| Exercise description |
Please repeat the lines below, exactly and only, from the one that holds "X0228262Y0172926D01*" through the one that holds "X0313262Y0262176D01*".

Hardware design source data:

--

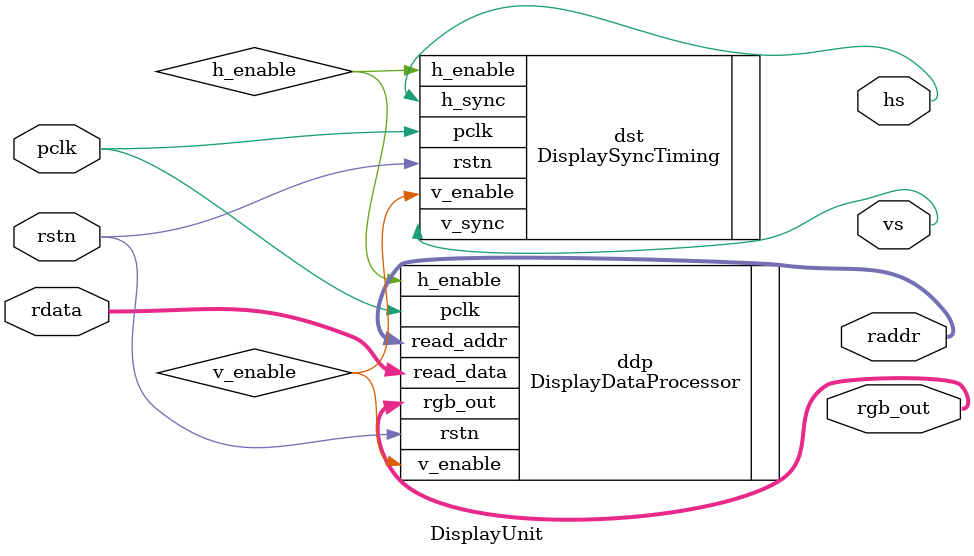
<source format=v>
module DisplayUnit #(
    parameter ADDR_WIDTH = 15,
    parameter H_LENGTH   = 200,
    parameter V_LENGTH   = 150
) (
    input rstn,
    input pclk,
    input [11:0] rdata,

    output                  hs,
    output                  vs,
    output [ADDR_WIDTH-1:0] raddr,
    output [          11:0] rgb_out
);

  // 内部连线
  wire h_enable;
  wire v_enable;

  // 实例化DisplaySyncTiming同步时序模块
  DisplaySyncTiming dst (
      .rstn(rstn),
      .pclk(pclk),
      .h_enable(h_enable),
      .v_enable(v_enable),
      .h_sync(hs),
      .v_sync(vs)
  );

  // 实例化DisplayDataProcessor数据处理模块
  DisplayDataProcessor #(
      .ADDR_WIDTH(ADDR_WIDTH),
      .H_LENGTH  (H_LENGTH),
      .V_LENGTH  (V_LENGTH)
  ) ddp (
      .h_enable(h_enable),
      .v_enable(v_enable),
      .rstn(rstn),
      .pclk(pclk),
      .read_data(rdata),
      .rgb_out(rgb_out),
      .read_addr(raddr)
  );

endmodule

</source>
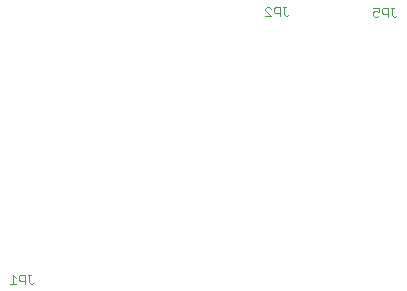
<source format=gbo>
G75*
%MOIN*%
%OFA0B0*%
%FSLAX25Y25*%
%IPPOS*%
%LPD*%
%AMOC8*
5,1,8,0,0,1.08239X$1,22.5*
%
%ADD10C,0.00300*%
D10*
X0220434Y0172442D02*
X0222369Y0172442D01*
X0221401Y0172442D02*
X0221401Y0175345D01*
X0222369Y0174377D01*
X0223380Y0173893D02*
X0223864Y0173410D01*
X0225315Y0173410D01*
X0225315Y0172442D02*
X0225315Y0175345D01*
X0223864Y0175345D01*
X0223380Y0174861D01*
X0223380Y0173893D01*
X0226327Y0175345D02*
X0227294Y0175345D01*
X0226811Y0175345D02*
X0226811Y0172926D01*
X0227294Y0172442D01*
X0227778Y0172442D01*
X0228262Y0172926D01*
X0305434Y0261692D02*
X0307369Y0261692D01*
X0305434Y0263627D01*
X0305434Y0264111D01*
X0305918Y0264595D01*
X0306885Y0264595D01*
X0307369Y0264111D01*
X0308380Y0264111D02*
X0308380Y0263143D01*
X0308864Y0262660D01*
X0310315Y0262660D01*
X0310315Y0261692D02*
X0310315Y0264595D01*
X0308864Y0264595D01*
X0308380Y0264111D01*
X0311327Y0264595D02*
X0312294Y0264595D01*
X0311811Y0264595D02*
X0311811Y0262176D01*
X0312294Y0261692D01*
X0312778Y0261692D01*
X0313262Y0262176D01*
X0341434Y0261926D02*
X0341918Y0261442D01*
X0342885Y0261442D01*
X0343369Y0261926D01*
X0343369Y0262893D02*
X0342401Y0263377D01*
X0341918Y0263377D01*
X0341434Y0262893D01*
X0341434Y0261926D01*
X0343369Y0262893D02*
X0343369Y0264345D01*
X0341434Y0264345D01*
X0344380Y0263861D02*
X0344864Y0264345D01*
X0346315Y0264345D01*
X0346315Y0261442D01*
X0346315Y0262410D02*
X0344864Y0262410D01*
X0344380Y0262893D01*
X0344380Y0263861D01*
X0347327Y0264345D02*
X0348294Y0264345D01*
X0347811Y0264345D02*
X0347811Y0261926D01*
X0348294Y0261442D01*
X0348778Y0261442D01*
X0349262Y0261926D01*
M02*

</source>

--

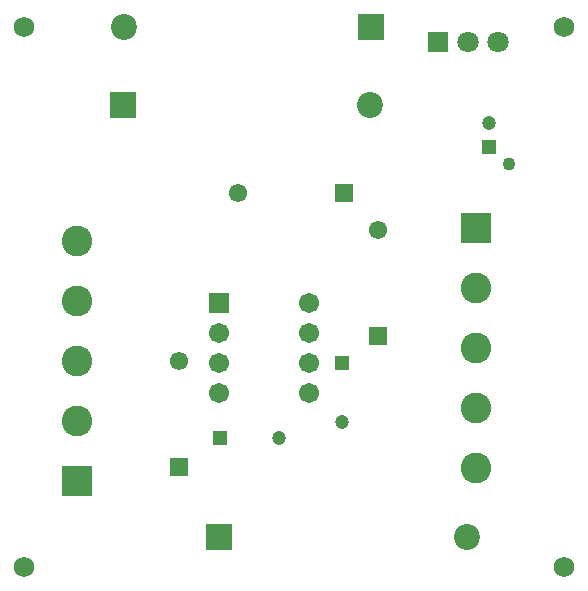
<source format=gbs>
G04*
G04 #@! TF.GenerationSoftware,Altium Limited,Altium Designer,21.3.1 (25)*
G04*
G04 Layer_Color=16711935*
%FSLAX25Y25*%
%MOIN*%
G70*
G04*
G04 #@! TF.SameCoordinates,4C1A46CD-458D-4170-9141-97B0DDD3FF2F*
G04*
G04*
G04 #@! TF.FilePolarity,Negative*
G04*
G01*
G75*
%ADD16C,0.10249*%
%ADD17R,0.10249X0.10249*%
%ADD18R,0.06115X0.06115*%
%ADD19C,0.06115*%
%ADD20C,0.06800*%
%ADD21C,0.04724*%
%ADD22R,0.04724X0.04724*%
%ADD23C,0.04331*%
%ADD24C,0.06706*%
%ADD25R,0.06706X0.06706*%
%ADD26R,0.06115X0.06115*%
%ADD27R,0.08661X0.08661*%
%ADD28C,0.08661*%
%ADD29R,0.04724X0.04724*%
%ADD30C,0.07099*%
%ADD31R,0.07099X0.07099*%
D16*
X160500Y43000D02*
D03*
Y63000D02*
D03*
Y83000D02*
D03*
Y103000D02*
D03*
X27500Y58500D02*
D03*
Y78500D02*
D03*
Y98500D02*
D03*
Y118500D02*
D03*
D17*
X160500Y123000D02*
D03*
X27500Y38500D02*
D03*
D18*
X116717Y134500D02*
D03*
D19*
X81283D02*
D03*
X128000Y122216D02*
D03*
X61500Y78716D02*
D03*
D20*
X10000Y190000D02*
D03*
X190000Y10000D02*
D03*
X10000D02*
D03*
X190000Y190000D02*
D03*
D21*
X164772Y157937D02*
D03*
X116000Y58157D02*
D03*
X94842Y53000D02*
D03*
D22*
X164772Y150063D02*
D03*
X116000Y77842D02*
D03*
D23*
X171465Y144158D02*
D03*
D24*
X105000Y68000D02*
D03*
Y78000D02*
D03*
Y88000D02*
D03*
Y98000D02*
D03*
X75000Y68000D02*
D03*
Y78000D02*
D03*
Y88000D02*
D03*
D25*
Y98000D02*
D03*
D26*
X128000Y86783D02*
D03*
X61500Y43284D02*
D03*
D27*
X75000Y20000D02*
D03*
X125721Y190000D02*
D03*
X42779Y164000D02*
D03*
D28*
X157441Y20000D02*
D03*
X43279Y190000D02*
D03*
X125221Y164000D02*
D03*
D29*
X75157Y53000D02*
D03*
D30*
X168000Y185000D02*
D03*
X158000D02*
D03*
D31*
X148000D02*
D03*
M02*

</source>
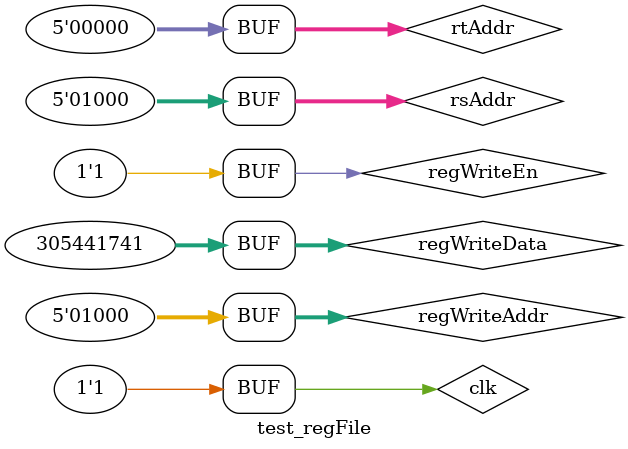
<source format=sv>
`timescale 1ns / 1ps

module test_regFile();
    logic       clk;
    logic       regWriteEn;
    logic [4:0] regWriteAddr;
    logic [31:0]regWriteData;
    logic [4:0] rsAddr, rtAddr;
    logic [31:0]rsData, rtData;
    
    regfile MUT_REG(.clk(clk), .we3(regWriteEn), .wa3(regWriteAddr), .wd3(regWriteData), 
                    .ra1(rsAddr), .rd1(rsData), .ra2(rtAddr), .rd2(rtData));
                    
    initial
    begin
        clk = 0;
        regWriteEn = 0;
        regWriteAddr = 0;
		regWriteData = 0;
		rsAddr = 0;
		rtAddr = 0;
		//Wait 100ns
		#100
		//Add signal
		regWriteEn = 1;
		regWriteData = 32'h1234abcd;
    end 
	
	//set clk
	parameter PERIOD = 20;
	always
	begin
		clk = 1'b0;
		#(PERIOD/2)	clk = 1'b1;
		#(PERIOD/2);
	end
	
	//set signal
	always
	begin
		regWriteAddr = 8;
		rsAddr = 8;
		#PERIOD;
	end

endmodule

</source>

--

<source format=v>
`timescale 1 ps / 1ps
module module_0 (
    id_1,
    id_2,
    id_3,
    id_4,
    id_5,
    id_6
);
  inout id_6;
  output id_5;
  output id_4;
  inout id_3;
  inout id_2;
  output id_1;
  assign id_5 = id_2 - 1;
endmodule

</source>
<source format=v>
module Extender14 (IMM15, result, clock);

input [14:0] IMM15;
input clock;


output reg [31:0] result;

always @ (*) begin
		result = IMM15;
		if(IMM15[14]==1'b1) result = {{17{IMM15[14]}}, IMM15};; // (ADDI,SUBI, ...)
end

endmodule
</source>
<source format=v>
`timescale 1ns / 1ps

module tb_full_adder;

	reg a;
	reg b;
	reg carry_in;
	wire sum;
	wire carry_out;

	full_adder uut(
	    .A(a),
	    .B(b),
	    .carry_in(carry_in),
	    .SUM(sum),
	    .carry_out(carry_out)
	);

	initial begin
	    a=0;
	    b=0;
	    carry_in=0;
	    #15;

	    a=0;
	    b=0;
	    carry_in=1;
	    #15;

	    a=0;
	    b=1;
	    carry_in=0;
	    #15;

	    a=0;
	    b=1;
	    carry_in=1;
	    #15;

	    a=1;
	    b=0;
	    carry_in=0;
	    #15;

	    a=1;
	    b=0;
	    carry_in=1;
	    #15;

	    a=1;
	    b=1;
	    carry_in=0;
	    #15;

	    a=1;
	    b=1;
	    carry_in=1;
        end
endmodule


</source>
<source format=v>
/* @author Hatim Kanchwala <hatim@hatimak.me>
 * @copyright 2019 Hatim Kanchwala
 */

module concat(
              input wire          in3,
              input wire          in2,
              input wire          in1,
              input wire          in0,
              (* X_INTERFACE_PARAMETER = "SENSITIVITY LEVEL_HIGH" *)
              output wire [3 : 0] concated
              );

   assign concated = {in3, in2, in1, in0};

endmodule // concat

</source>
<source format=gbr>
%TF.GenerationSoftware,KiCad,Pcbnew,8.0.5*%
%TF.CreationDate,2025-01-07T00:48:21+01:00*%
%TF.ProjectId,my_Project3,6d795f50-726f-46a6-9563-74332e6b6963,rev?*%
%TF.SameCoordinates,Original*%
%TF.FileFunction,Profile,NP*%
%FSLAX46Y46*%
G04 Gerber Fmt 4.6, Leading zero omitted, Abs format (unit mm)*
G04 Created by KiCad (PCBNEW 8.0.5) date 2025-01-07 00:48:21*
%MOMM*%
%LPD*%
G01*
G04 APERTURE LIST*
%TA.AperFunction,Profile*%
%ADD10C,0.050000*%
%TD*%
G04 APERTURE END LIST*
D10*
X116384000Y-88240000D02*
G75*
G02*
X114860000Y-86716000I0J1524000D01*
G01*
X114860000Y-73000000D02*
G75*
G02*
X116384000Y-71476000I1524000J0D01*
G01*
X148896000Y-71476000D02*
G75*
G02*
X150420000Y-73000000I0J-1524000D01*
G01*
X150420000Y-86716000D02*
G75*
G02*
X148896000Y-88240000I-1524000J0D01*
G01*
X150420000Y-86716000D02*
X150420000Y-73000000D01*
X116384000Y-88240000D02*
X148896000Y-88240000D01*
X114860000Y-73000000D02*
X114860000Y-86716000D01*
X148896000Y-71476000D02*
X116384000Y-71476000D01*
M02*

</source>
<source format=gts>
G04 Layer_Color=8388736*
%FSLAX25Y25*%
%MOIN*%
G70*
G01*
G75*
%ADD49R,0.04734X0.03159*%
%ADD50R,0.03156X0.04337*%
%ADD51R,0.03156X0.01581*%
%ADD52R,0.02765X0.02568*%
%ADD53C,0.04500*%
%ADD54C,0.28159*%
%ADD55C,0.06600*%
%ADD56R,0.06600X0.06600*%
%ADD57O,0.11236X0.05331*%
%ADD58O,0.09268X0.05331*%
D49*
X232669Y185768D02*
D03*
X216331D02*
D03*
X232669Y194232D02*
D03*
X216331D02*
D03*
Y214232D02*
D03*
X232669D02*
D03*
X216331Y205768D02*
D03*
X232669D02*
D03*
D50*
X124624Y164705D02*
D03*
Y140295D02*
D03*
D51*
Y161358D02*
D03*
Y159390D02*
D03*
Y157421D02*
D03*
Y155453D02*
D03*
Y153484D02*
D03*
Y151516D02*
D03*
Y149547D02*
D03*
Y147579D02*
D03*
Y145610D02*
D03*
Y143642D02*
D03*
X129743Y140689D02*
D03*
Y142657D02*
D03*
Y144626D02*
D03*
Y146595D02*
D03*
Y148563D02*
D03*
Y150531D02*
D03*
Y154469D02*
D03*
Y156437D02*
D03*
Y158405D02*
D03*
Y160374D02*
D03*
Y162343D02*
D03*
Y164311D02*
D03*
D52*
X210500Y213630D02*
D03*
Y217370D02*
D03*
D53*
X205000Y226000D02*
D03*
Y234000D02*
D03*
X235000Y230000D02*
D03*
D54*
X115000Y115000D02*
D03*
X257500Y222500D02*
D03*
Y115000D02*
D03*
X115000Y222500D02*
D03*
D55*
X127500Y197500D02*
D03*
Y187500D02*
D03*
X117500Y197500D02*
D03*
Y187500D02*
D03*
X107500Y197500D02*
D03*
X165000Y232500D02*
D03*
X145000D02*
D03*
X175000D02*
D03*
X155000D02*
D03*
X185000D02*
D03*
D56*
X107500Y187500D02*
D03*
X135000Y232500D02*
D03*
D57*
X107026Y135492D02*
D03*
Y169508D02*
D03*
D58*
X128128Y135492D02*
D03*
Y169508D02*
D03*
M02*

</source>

--

| Answer area |
X0228262Y0172926D01*
X0305434Y0261692D02*
X0307369Y0261692D01*
X0305434Y0263627D01*
X0305434Y0264111D01*
X0305918Y0264595D01*
X0306885Y0264595D01*
X0307369Y0264111D01*
X0308380Y0264111D02*
X0308380Y0263143D01*
X0308864Y0262660D01*
X0310315Y0262660D01*
X0310315Y0261692D02*
X0310315Y0264595D01*
X0308864Y0264595D01*
X0308380Y0264111D01*
X0311327Y0264595D02*
X0312294Y0264595D01*
X0311811Y0264595D02*
X0311811Y0262176D01*
X0312294Y0261692D01*
X0312778Y0261692D01*
X0313262Y0262176D01*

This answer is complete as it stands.